Task details:
Identify and pull out each line of the entries in which "фільтри" occurs.

------------------------------------

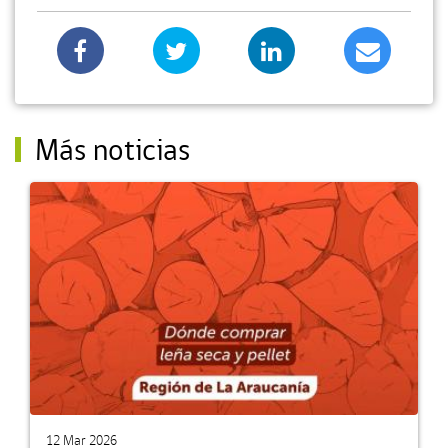
Más noticias
12 Mar 2026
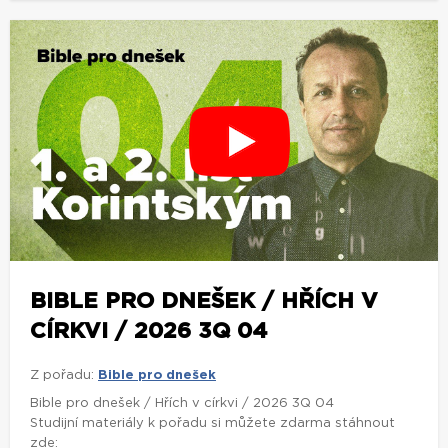
BIBLE PRO DNEŠEK / HŘÍCH V
CÍRKVI / 2026 3Q 04
Z pořadu:
Bible pro dnešek
Bible pro dnešek / Hřích v církvi / 2026 3Q 04
Studijní materiály k pořadu si můžete zdarma stáhnout
zde:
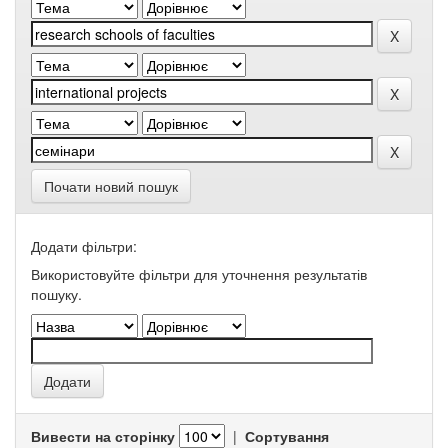
Почати новий пошук
Додати фільтри:
Використовуйте фільтри для уточнення результатів
пошуку.
Вивести на сторінку
|
Сортування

------------------------------------

Exercise output:
Додати фільтри:
Використовуйте фільтри для уточнення результатів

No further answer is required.